**** Provided entries

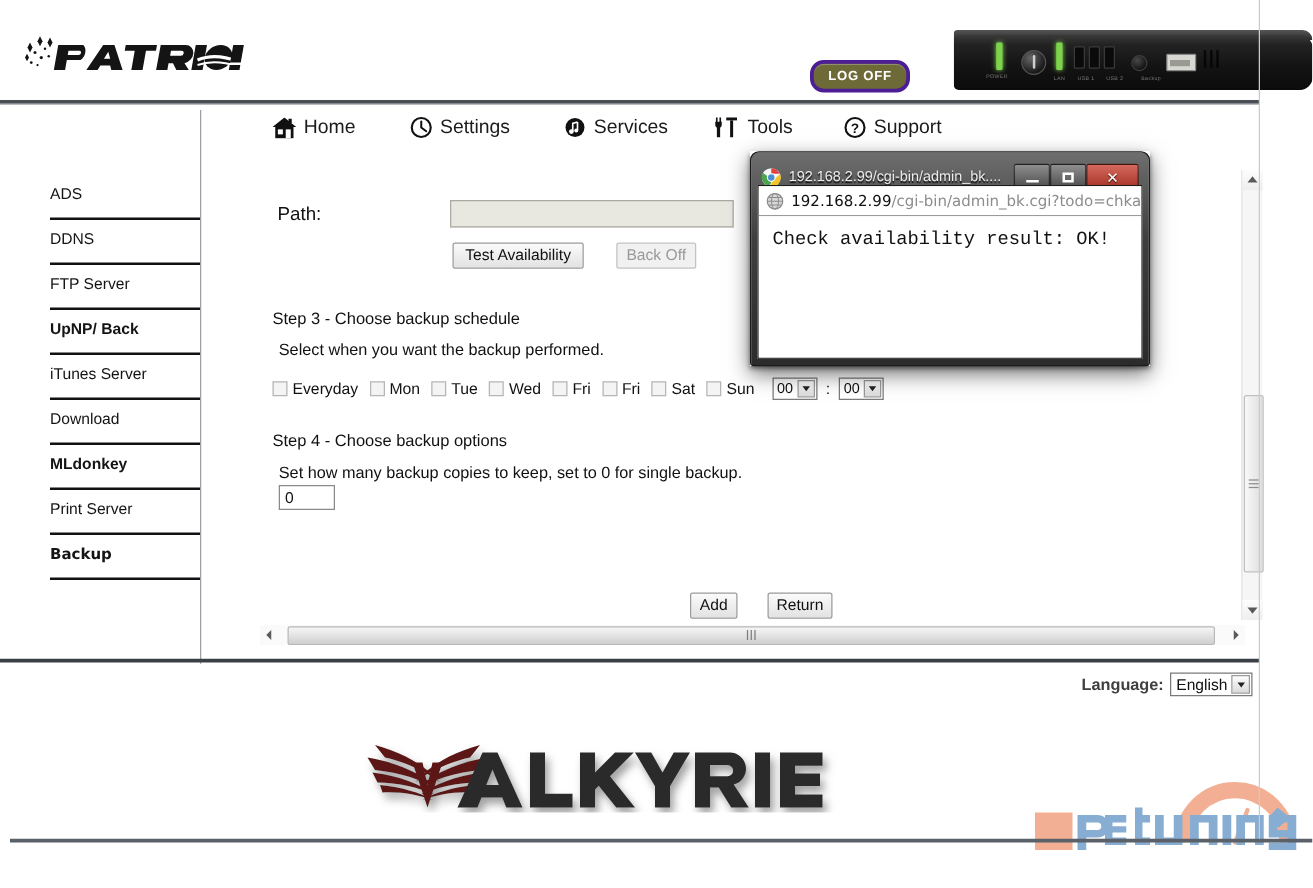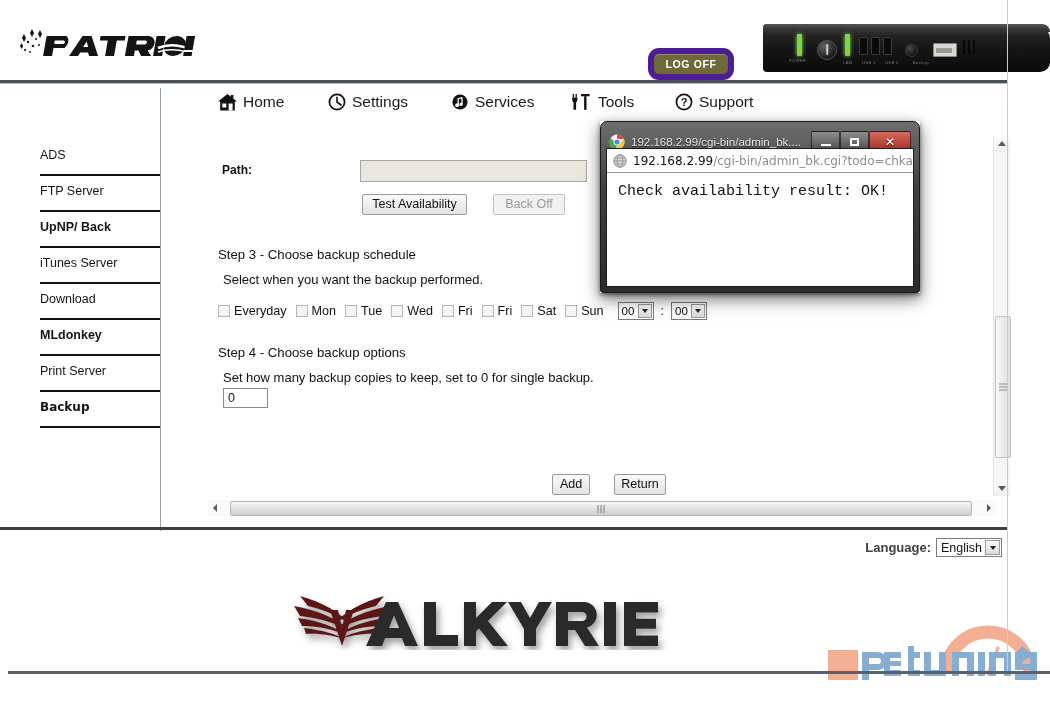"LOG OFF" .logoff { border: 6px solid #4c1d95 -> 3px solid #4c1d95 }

********
**** Provided entries

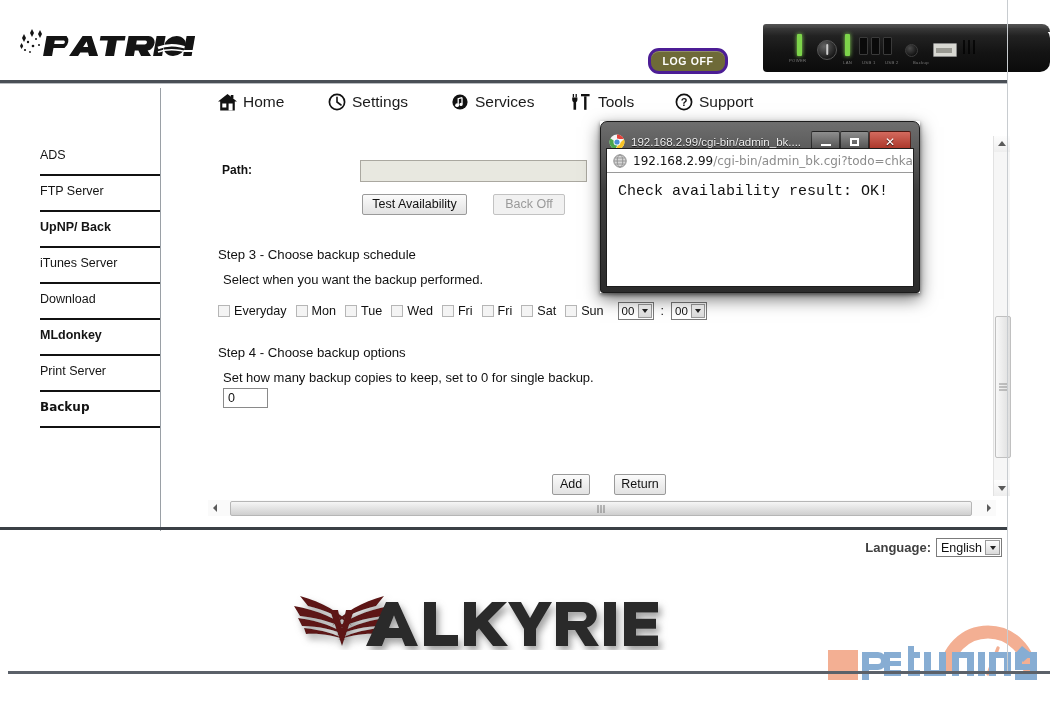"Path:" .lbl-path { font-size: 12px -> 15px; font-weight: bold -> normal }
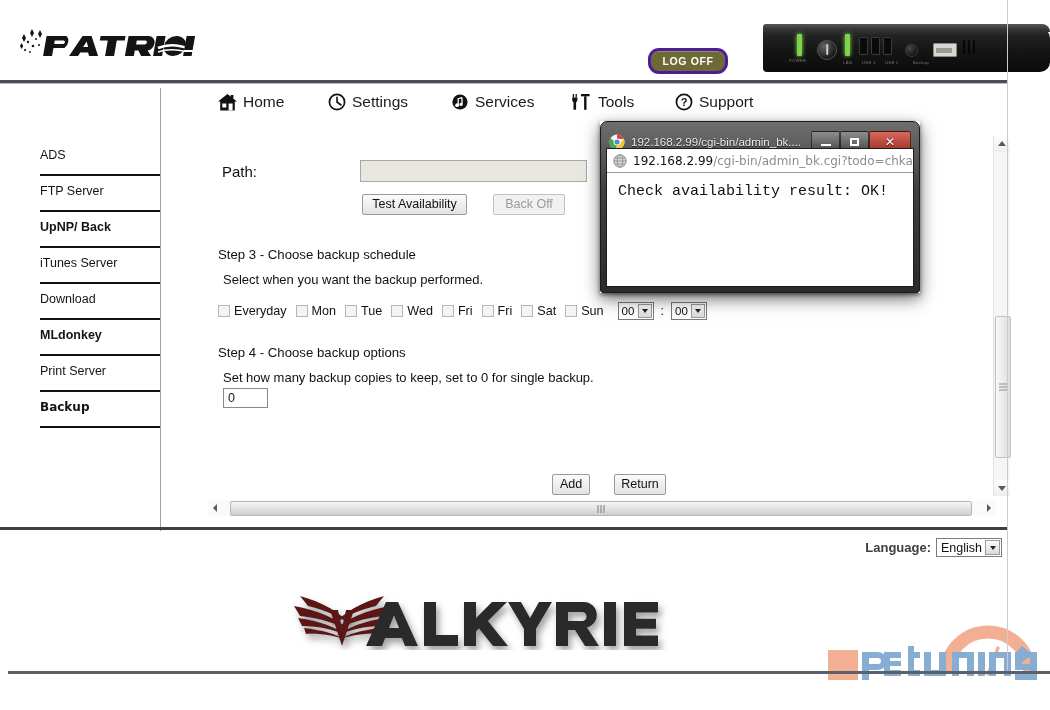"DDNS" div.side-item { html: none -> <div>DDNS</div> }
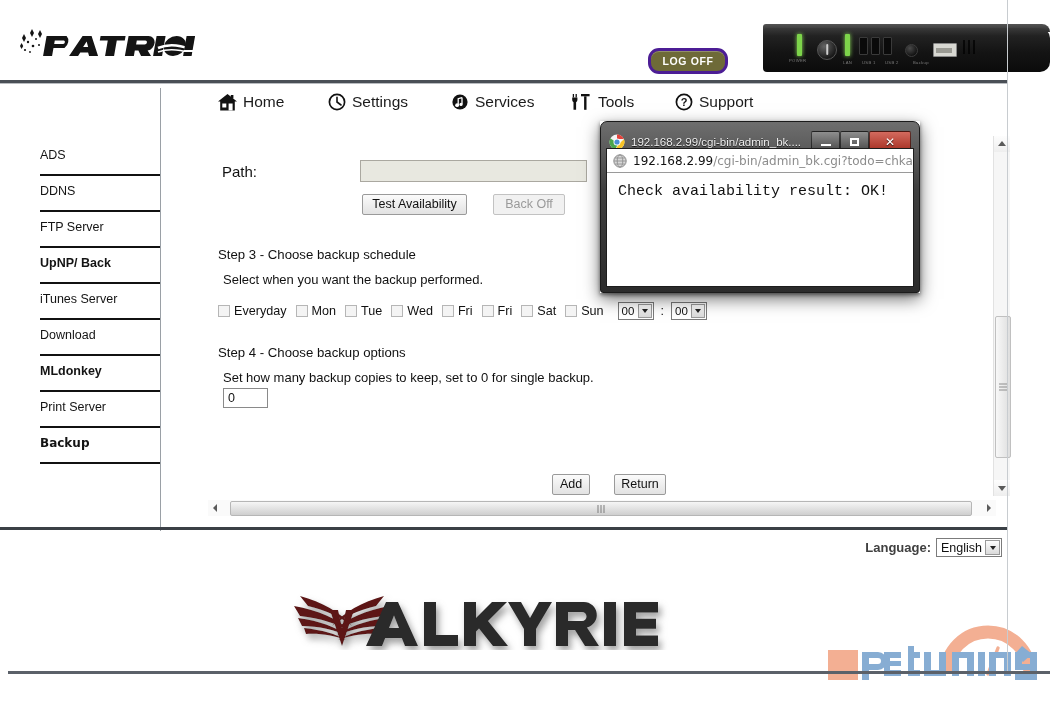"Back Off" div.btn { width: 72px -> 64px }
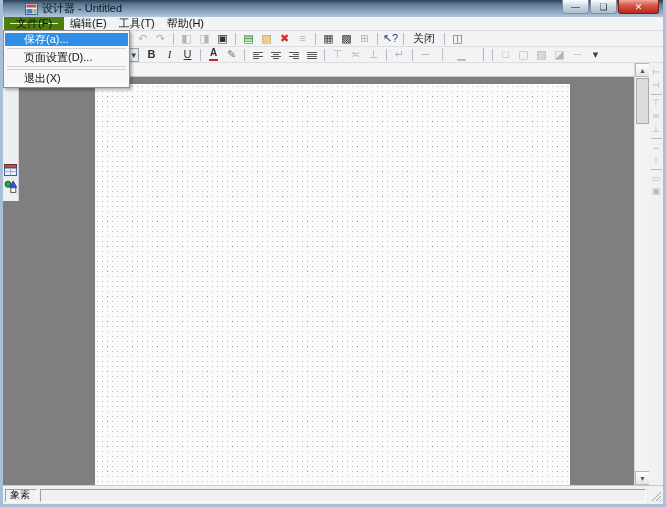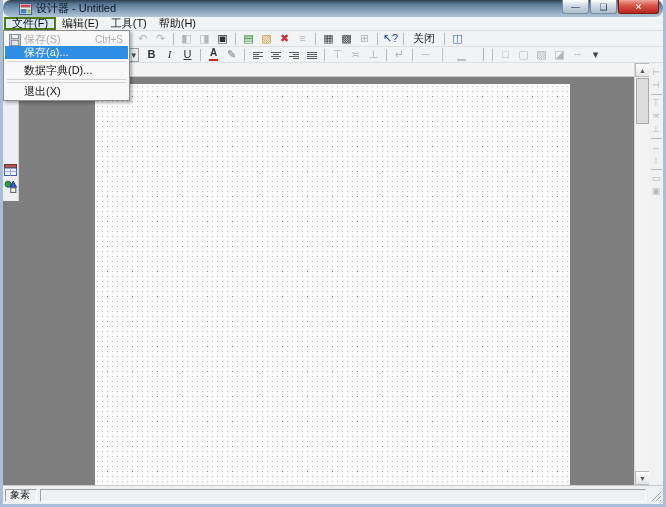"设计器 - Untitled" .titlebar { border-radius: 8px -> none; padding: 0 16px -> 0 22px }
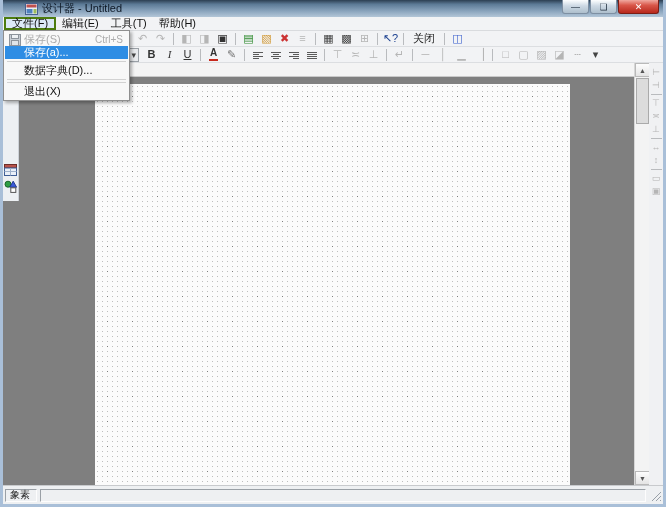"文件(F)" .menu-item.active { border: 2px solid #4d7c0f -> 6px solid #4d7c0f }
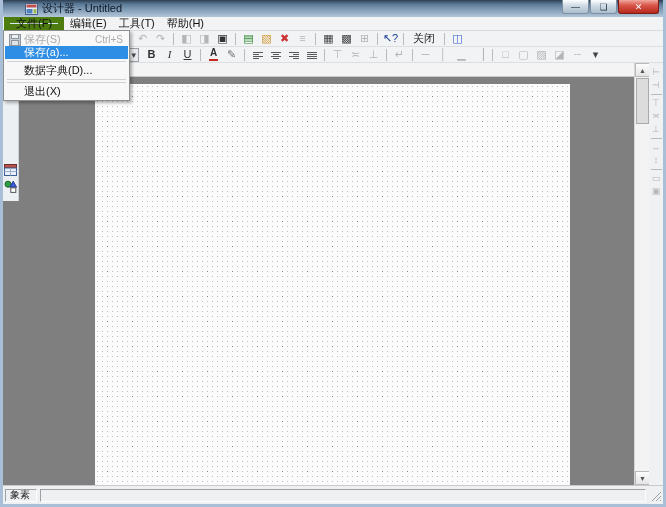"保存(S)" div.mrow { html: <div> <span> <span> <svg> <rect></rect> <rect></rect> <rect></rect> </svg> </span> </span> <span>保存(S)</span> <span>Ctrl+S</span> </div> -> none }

********

| Required work |
Transcribe, exactly and without pictures, everything in the data from the line with "html: none ->" down to the line with "border: 2px solid", both included.

| Written answer |
"DDNS" div.side-item { html: none -> <div>DDNS</div> }
"Back Off" div.btn { width: 72px -> 64px }
"设计器 - Untitled" .titlebar { border-radius: 8px -> none; padding: 0 16px -> 0 22px }
"文件(F)" .menu-item.active { border: 2px solid #4d7c0f -> 6px solid #4d7c0f }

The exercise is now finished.